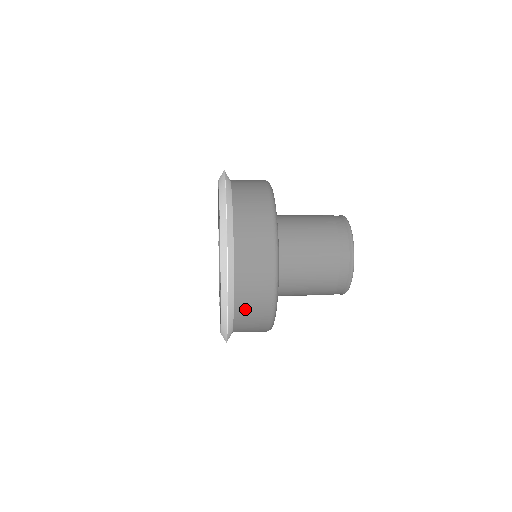
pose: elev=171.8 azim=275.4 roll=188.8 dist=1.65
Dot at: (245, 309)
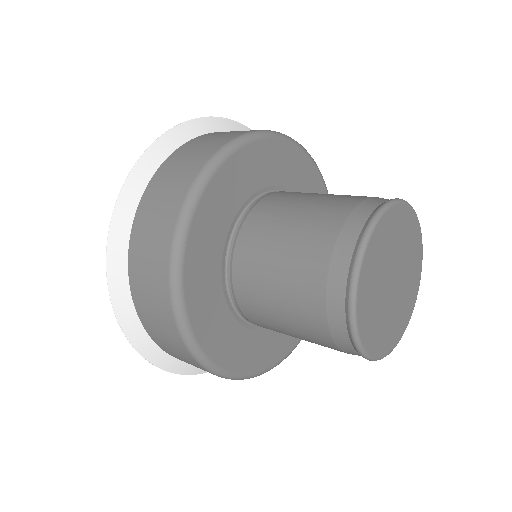
Dot at: (145, 224)
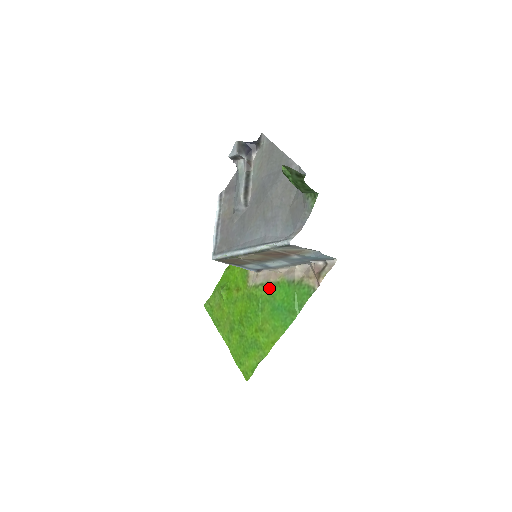
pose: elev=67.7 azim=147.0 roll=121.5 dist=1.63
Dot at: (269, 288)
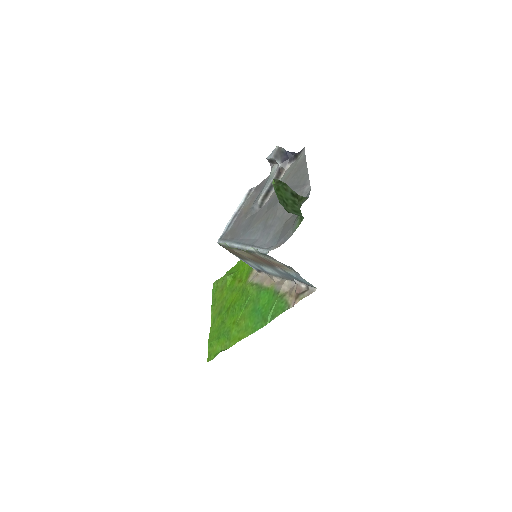
Dot at: (259, 290)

........

• WHAT YOU HAVE TO DO
Please give all of these lines again with every "pose" changed to "camera" and nothing else altered, leaving out the pictures.

• ANSWER TO THE EXERCISE
camera: elev=171.8 azim=275.4 roll=188.8 dist=1.65
Dot at: (245, 309)
Dot at: (145, 224)
camera: elev=67.7 azim=147.0 roll=121.5 dist=1.63
Dot at: (269, 288)
Dot at: (259, 290)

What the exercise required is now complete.